While the belief in personal specialness provides a sense of safety from within, the other major mechanism of death denial—
belief in an ultimate rescuer
—permits us to feel forever watched and protected by an outside force. Though we may falter, grow ill, though we may arrive at the very edge of life, there is, we are convinced, a looming, omnipotent servant who will always bring us back.
Together these two belief systems constitute a dialectic—two diametrically opposed responses to the human situation. The human being either asserts autonomy by heroic self-assertion or seeks safety through fusing with a superior force: that is, one either emerges or merges, separates or embeds. One becomes one’s own parent or remains the eternal child.
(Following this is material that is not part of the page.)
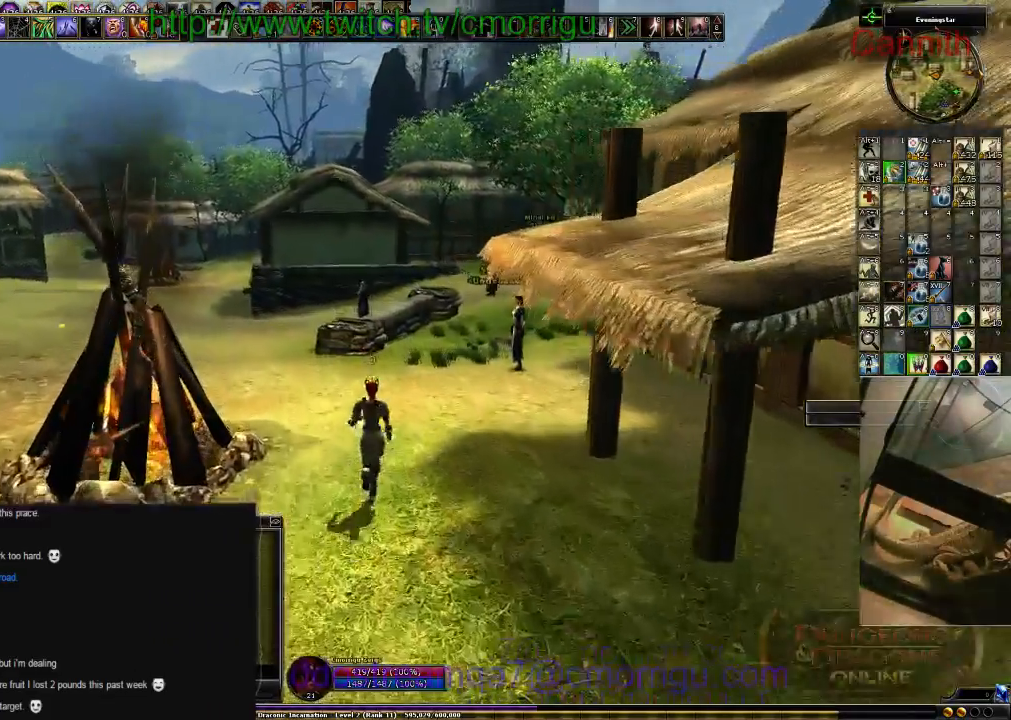
{"keys": ["w"], "events": []}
Most of us, most of the time, live comfortably by uneasily avoiding the glance of death, by chuckling and agreeing with Woody Allen when he says, “I’m not afraid of death. I just don’t want to be there when it happens.” But there is another way—a long tradition, applicable to psychotherapy—that teaches us that full awareness of death ripens our wisdom and enriches our life. The dying words of one of my patients (in “If Rape Were Legal . . .”) demonstrate that though the
fact,
the physicality, of death destroys us, the
idea
of death may save us.
Freedom, another given of existence, presents a dilemma for several of these ten patients. When Betty, an obese patient, announced that she had binged just before coming to see me and was planning to binge again as soon as she left my office, she was attempting to give up her freedom by persuading me to assume control of her. The entire course of therapy of another patient (Thelma in “Love’s Executioner”) revolved around the theme of surrender to a former lover (and therapist) and my search for strategies to help her reclaim her power and freedom.
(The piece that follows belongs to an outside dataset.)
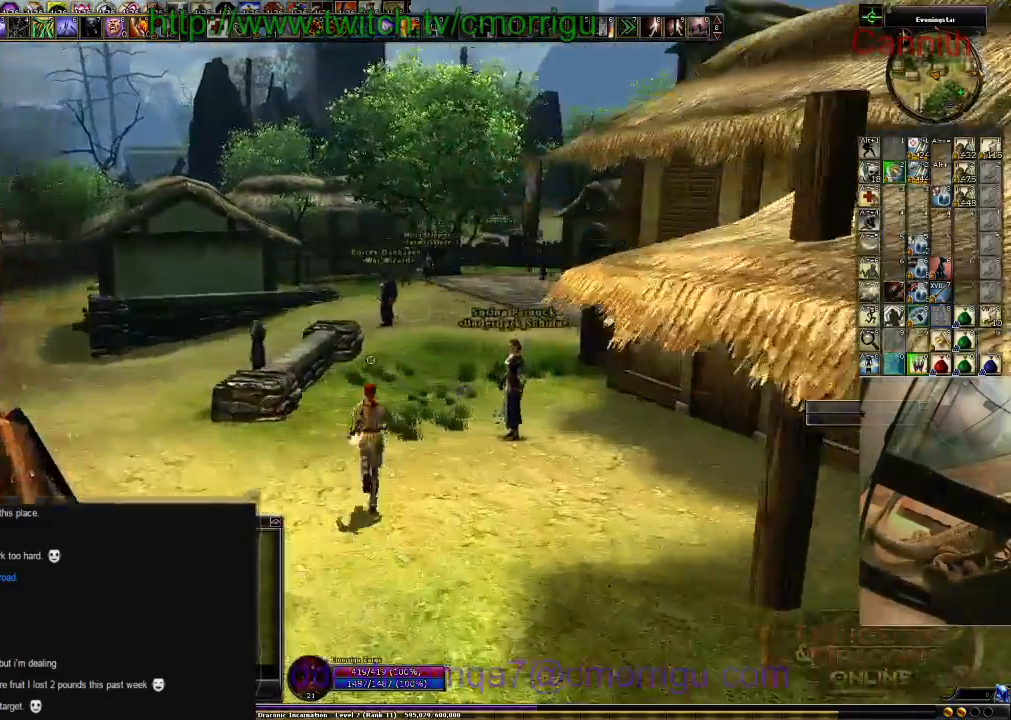
{"keys": ["w"], "events": []}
Freedom as a given seems the very antithesis of death. While we dread death, we generally consider freedom to be unequivocally positive. Has not the history of Western civilization been punctuated with yearnings for freedom, even driven by it? Yet freedom from an existential perspective is bonded to anxiety in asserting that, contrary to everyday experience, we do not enter into, and ultimately leave, a well-structured universe with an eternal grand design. Freedom means that one is responsible for one’s own choices, actions, one’s own life situation.
Though the word
responsible
may be used in a variety of ways, I prefer Sartre’s definition: to be responsible is to “be the author of,” each of us being thus the author of his or her own life design. We are free to be anything but unfree: we are, Sartre would say, condemned to freedom. Indeed, some philosophers claim much more: that the architecture of the human mind makes each of us even responsible for the structure of external reality, for the very form of space and time. It is here, in the idea of self-construction, where anxiety dwells: we are creatures who desire structure, and we are frightened by a concept of freedom which implies that beneath us there is nothing, sheer groundlessness.
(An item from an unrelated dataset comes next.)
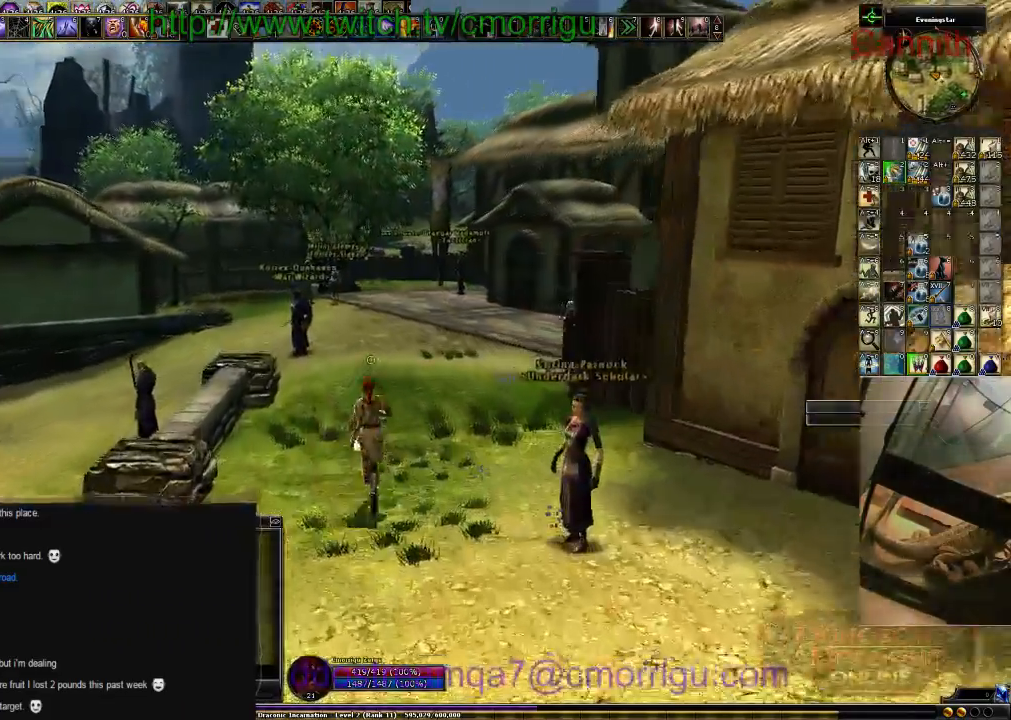
{"keys": ["w"], "events": []}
Every therapist knows that the crucial first step in therapy is the patient’s assumption of responsibility for his or her life predicament. As long as one believes that one’s problems are caused by some force or agency outside oneself, there is no leverage in therapy. If, after all, the problem lies out there, then why should one change oneself? It is the outside world (friends, job, spouse) that must be changed—or exchanged. Thus, Dave (in “Do Not Go Gentle”), complaining bitterly of being locked in a marital prison by a snoopy, possessive wife-warden, could not proceed in therapy until he recognized how he himself was responsible for the construction of that prison.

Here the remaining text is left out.